Rethinking the Crit
4 contributors - Paperback
£36.99
Patrick Flynn is the Head of Learning Development in the College of Engineering and Built Environment in TU Dublin. He studied architecture at UCD and holds a Master’s in Education from DIT. His professional experience includes working in New York and Dublin. He has served on the Board of Architectural Education of the Royal Institute of Architects in Ireland (RIAI) which is the professional accrediting body for all Irish architectural programmes. He has chaired validation panels for RIAI reviews to UCD, UCC/MTU, SAUL in Ireland as well as serving on validation panels in the UK and Spain. He has researched existing and new pedagogies and published on these in subsequent academic papers and presented at numerous conferences and is currently completing a PhD in pedagogy. He is project co-ordinator of a consortium including UCD, SAUL, and MTU which is engaged in a research project into feedback and assessment funded by the National Forum for the Enhancement in Teaching and Learning in Higher Education. He is a council member of the EAAE (European Association for Architectural Education).
Maureen O’Connor is a Dublin based visual artist, for whom her research as a painter, strongly informs her work as a tutor. She uses systems in her own work, and with her students, to improvise deliberately absurd ‘mistakes’ with visual language, at cross purposes to unhinge composition. This is about seeking new visual impressions to stimulate curiosity and exploration. Currently Lecturer in Fine Art at MTU Crawford College of Art & Design, Guest Lecturer at the Schools of Architecture TUD and UCD, and Painting Departments of LSAD and NCAD. External Examiner at CCAM Galway and founding member of the Re-Thinking the Crit team.
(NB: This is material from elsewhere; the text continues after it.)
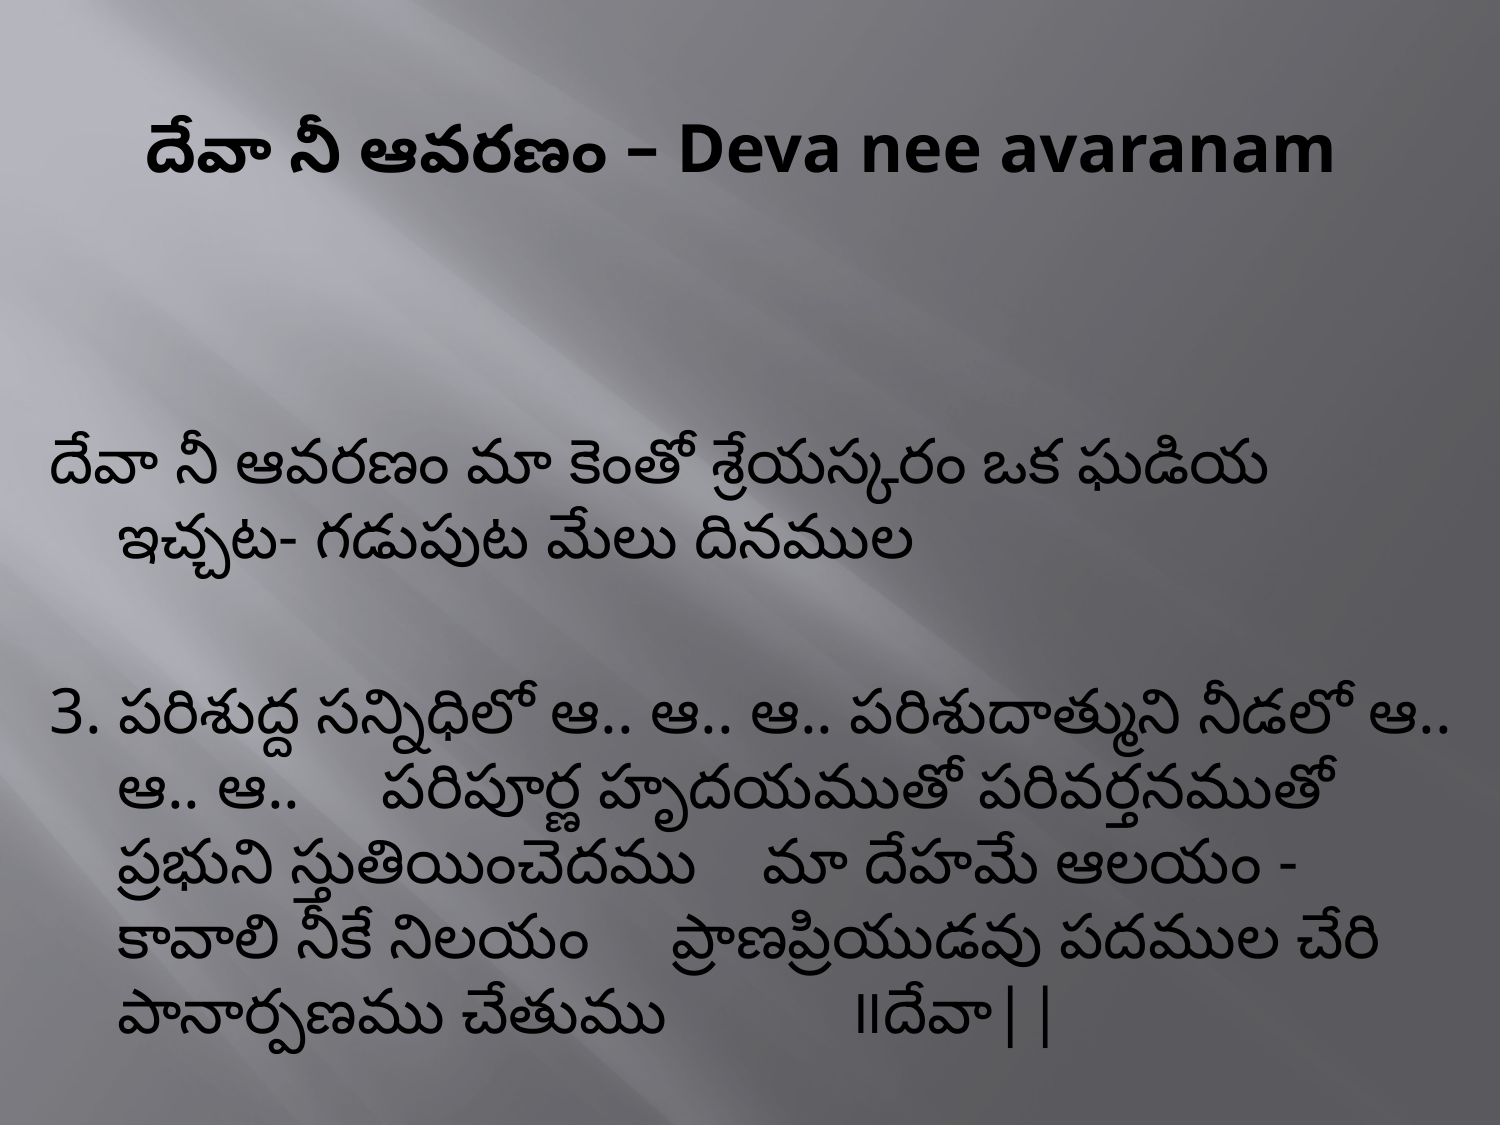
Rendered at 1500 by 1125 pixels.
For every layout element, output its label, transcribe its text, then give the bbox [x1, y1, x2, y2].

Her work has received curator’s awards, is exhibited nationally and included in public and private collections.
Mark Price is an architect working in Dublin, and researching architectural ideology in his spare time. Mark is a former tutor at UCD School of Architecture, where he taught drawing for many years. He has been reading Bourdieu, Tafuri and Lacanian critiques with a view to expanding a left analysis of architecture.
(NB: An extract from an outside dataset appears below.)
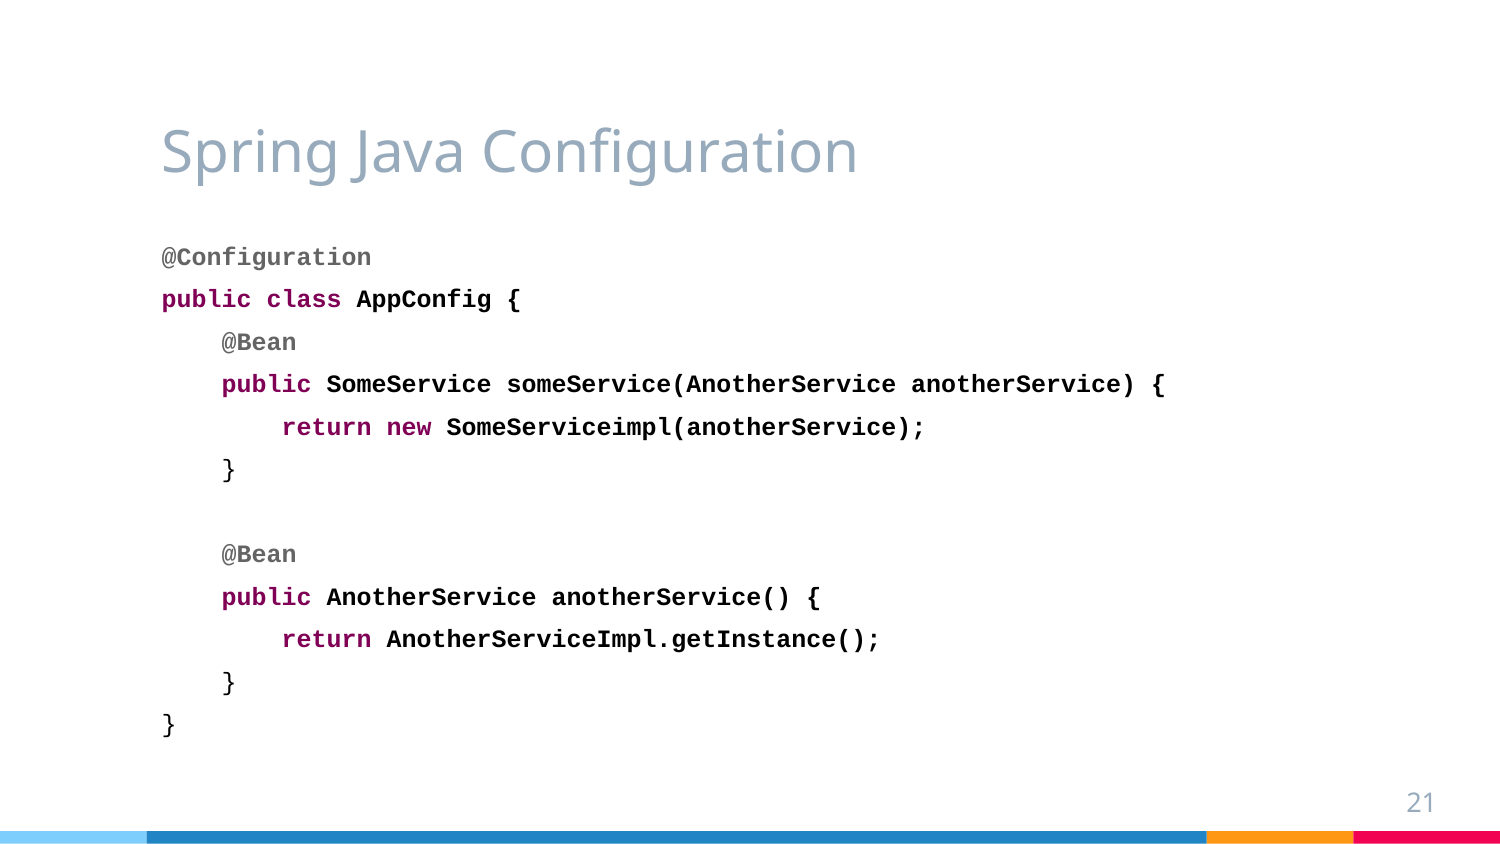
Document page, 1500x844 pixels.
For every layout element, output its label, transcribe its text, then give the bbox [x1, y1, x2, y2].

slide_number 21 [1391, 770, 1482, 822]
title Spring Java Configuration [146, 58, 1207, 200]
list @Configuration public class AppConfig { @Bean public SomeService someService(AnotherService anotherService) { return new SomeServiceimpl(anotherService); } @Bean public AnotherService anotherService() { return AnotherServiceImpl.getInstance(); } } [146, 225, 1207, 809]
Miriam Dunn is an architect and lecturer in Design Studio and structures at the SAUL, School of Architecture, University of Limerick. Miriam is in private practice and is currently completing a PhD on the overlap of engineering and architecture entitled “Drawing as thinking: Structures and Design”. Miriam is also a guest tutor in UCD and TU Dublin Schools of Architecture and a visiting critic at the CEU Valencia and Academy of Fine Arts Vienna.